All kd-tree construction schemes follow the same recursive scene:
function RecBuild( triangles T, voxel V ) returns node
if Terminate(T,V) then:
return new leaf node( T )
p = FindPlane( T, V )
(V_L, V_R ) = Split V with p
T_L = all members of T on one side of V_L
T_R = all members of T on the other side of V_L
return new node( p, RecBuild(T_L, V_L), RecBuild(T_R, V_R) )
The difference between a good and a naively build kd-tree is often a factor of two or more. The naive method often used, the “spatial median” method, is to just alternate axis and the plane being split at the spatial median of the voxel.
The Surface Area Heuristic(SAH) tends to perform quite well. It makes several assumptions:
- Rays are uniformly distributed, infinite lines.
- The cost for both a traversal and a triangle intersection are known.
- The cost of intersecting N triangles is roughly NK.
The expected cost for a given plane p then is one traversal step, plus the cost of intersecting the two children. Usually, instead of minimizing the cost of traversing the entire tree, a greedy version of the heuristic is used which minimizes it at each level, due to efficiency reasons. We also need to define a termination criterion; when to stop the recursive build: SAH gives us an elegant one, which is if the cost of this node as a leaf is better than even the best split.

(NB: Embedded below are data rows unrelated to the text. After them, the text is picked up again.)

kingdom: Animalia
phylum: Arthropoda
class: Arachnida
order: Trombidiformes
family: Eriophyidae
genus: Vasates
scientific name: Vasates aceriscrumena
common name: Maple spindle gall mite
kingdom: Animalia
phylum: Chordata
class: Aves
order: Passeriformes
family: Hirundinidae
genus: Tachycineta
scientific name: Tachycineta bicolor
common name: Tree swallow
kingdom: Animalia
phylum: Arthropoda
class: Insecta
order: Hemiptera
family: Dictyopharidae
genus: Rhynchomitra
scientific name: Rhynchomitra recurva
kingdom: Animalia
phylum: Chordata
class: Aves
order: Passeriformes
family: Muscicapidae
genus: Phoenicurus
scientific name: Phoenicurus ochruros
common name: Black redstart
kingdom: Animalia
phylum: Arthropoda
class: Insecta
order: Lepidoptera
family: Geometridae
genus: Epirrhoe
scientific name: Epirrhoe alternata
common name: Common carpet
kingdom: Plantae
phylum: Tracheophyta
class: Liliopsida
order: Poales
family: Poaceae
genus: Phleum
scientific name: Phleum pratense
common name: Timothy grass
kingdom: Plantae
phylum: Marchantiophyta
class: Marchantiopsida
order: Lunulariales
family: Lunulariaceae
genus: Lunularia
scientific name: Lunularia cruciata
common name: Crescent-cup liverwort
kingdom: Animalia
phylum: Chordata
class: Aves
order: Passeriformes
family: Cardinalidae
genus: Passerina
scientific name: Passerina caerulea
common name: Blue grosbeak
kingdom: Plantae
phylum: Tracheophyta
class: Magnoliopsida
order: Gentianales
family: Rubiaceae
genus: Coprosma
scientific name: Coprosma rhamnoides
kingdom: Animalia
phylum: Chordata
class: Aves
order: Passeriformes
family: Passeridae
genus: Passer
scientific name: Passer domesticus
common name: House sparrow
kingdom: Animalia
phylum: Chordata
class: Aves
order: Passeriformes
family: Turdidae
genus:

The SAH tends to work best, and only a few modifications are known to consistently yield better improvements. One of these is to favor splits that cut off empty space. Requiring the tree to be split a certain number of times can prevent the tree from being stuck in a local minnima, but this number is hard to determine for general scenes.
There are several ways to construct Kd-trees once you have decided upon the cost function. The mmost trivial way is to iterate all triangles, determine their possible split candidates, and compare the cost for each one. This will end up taking O(N^2) operations, where N is the number of triangles in the scene. This is often too slow.
There is also a widely-known algorithm for constructing SAH trees in O(N log^2 N). I’m not going to summarize the algorithm here: if you are interested, read the paper. It essentially ’sweeps’ a plane, calculating costs incrementally. This is a huge improvement, but as the theoretical lower bound is O(N log N) we wish to be better.
This paper introduces a O(N log N) method of building a kd-tree. What caused the previous algorith to be O(N log^2 N ) instead of O(N log N ) is having to sort once per partition. This algorithm improves on that by sorting the evet list only once. This involves having to events for all dimensions. Again, I’m not going to recap specifics of the algorithm here.
The two algorithms were then compared in actual time, and not just asymptotic behavior. Realistic models of varying size were used. The O(N log N) variant is concisely faster than the O(N log^2 N) variant by a factor of 2-3.5. Analysis shows that the O(N log^2 N) variant spends more time re-sorting than the other variant uses to build the entire tree.